[Design files in plain text]
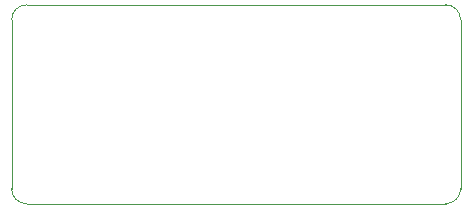
<source format=gbr>
%TF.GenerationSoftware,KiCad,Pcbnew,9.0.2*%
%TF.CreationDate,2025-08-14T21:49:21-07:00*%
%TF.ProjectId,natsys_conn1,6e617473-7973-45f6-936f-6e6e312e6b69,rev?*%
%TF.SameCoordinates,Original*%
%TF.FileFunction,Profile,NP*%
%FSLAX46Y46*%
G04 Gerber Fmt 4.6, Leading zero omitted, Abs format (unit mm)*
G04 Created by KiCad (PCBNEW 9.0.2) date 2025-08-14 21:49:21*
%MOMM*%
%LPD*%
G01*
G04 APERTURE LIST*
%TA.AperFunction,Profile*%
%ADD10C,0.050000*%
%TD*%
G04 APERTURE END LIST*
D10*
X161874200Y-101981000D02*
G75*
G02*
X160604200Y-103251000I-1270000J0D01*
G01*
X123850400Y-87680800D02*
G75*
G02*
X125120400Y-86410800I1270000J0D01*
G01*
X125120400Y-86410800D02*
X160604200Y-86410800D01*
X123850400Y-101981000D02*
X123850400Y-87680800D01*
X160604200Y-86410800D02*
G75*
G02*
X161874200Y-87680800I0J-1270000D01*
G01*
X160604200Y-103251000D02*
X125120400Y-103251000D01*
X161874200Y-87680800D02*
X161874200Y-101981000D01*
X125120400Y-103251000D02*
G75*
G02*
X123850400Y-101981000I0J1270000D01*
G01*
M02*

</source>
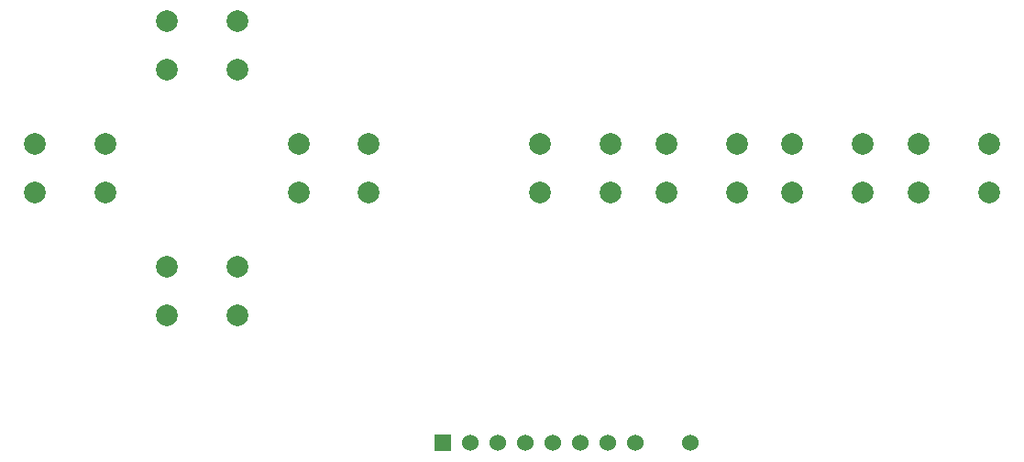
<source format=gbr>
G04 #@! TF.GenerationSoftware,KiCad,Pcbnew,5.1.4-3.fc30*
G04 #@! TF.CreationDate,2019-09-22T10:18:06+02:00*
G04 #@! TF.ProjectId,keyboard_lab1,6b657962-6f61-4726-945f-6c6162312e6b,1.0*
G04 #@! TF.SameCoordinates,Original*
G04 #@! TF.FileFunction,Copper,L1,Top*
G04 #@! TF.FilePolarity,Positive*
%FSLAX46Y46*%
G04 Gerber Fmt 4.6, Leading zero omitted, Abs format (unit mm)*
G04 Created by KiCad (PCBNEW 5.1.4-3.fc30) date 2019-09-22 10:18:06*
%MOMM*%
%LPD*%
G04 APERTURE LIST*
%ADD10C,1.524000*%
%ADD11R,1.524000X1.524000*%
%ADD12C,2.000000*%
G04 APERTURE END LIST*
D10*
X141242000Y-119393000D03*
X136162000Y-119393000D03*
X133622000Y-119393000D03*
X131082000Y-119393000D03*
X128542000Y-119393000D03*
X126002000Y-119393000D03*
X123462000Y-119393000D03*
X120922000Y-119393000D03*
D11*
X118382000Y-119393000D03*
D12*
X127323000Y-96314600D03*
X127323000Y-91814600D03*
X133823000Y-96314600D03*
X133823000Y-91814600D03*
X145479000Y-91814600D03*
X145479000Y-96314600D03*
X138979000Y-91814600D03*
X138979000Y-96314600D03*
X150636000Y-96314600D03*
X150636000Y-91814600D03*
X157136000Y-96314600D03*
X157136000Y-91814600D03*
X168793000Y-91814600D03*
X168793000Y-96314600D03*
X162293000Y-91814600D03*
X162293000Y-96314600D03*
X80701000Y-96314600D03*
X80701000Y-91814600D03*
X87201000Y-96314600D03*
X87201000Y-91814600D03*
X111526000Y-91814600D03*
X111526000Y-96314600D03*
X105026000Y-91814600D03*
X105026000Y-96314600D03*
X92864000Y-84972300D03*
X92864000Y-80472300D03*
X99364000Y-84972300D03*
X99364000Y-80472300D03*
X99364000Y-103157000D03*
X99364000Y-107657000D03*
X92864000Y-103157000D03*
X92864000Y-107657000D03*
M02*

</source>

**Assigned task**. Above are the records; copy them exactly without the pictures.

**Solution to this task**.
<source format=gbr>
%TF.GenerationSoftware,KiCad,Pcbnew,9.0.2*%
%TF.CreationDate,2025-08-14T21:49:21-07:00*%
%TF.ProjectId,natsys_conn1,6e617473-7973-45f6-936f-6e6e312e6b69,rev?*%
%TF.SameCoordinates,Original*%
%TF.FileFunction,Profile,NP*%
%FSLAX46Y46*%
G04 Gerber Fmt 4.6, Leading zero omitted, Abs format (unit mm)*
G04 Created by KiCad (PCBNEW 9.0.2) date 2025-08-14 21:49:21*
%MOMM*%
%LPD*%
G01*
G04 APERTURE LIST*
%TA.AperFunction,Profile*%
%ADD10C,0.050000*%
%TD*%
G04 APERTURE END LIST*
D10*
X161874200Y-101981000D02*
G75*
G02*
X160604200Y-103251000I-1270000J0D01*
G01*
X123850400Y-87680800D02*
G75*
G02*
X125120400Y-86410800I1270000J0D01*
G01*
X125120400Y-86410800D02*
X160604200Y-86410800D01*
X123850400Y-101981000D02*
X123850400Y-87680800D01*
X160604200Y-86410800D02*
G75*
G02*
X161874200Y-87680800I0J-1270000D01*
G01*
X160604200Y-103251000D02*
X125120400Y-103251000D01*
X161874200Y-87680800D02*
X161874200Y-101981000D01*
X125120400Y-103251000D02*
G75*
G02*
X123850400Y-101981000I0J1270000D01*
G01*
M02*

</source>
<source format=gbr>
G04 #@! TF.GenerationSoftware,KiCad,Pcbnew,5.1.4-3.fc30*
G04 #@! TF.CreationDate,2019-09-22T10:18:06+02:00*
G04 #@! TF.ProjectId,keyboard_lab1,6b657962-6f61-4726-945f-6c6162312e6b,1.0*
G04 #@! TF.SameCoordinates,Original*
G04 #@! TF.FileFunction,Copper,L1,Top*
G04 #@! TF.FilePolarity,Positive*
%FSLAX46Y46*%
G04 Gerber Fmt 4.6, Leading zero omitted, Abs format (unit mm)*
G04 Created by KiCad (PCBNEW 5.1.4-3.fc30) date 2019-09-22 10:18:06*
%MOMM*%
%LPD*%
G04 APERTURE LIST*
%ADD10C,1.524000*%
%ADD11R,1.524000X1.524000*%
%ADD12C,2.000000*%
G04 APERTURE END LIST*
D10*
X141242000Y-119393000D03*
X136162000Y-119393000D03*
X133622000Y-119393000D03*
X131082000Y-119393000D03*
X128542000Y-119393000D03*
X126002000Y-119393000D03*
X123462000Y-119393000D03*
X120922000Y-119393000D03*
D11*
X118382000Y-119393000D03*
D12*
X127323000Y-96314600D03*
X127323000Y-91814600D03*
X133823000Y-96314600D03*
X133823000Y-91814600D03*
X145479000Y-91814600D03*
X145479000Y-96314600D03*
X138979000Y-91814600D03*
X138979000Y-96314600D03*
X150636000Y-96314600D03*
X150636000Y-91814600D03*
X157136000Y-96314600D03*
X157136000Y-91814600D03*
X168793000Y-91814600D03*
X168793000Y-96314600D03*
X162293000Y-91814600D03*
X162293000Y-96314600D03*
X80701000Y-96314600D03*
X80701000Y-91814600D03*
X87201000Y-96314600D03*
X87201000Y-91814600D03*
X111526000Y-91814600D03*
X111526000Y-96314600D03*
X105026000Y-91814600D03*
X105026000Y-96314600D03*
X92864000Y-84972300D03*
X92864000Y-80472300D03*
X99364000Y-84972300D03*
X99364000Y-80472300D03*
X99364000Y-103157000D03*
X99364000Y-107657000D03*
X92864000Y-103157000D03*
X92864000Y-107657000D03*
M02*

</source>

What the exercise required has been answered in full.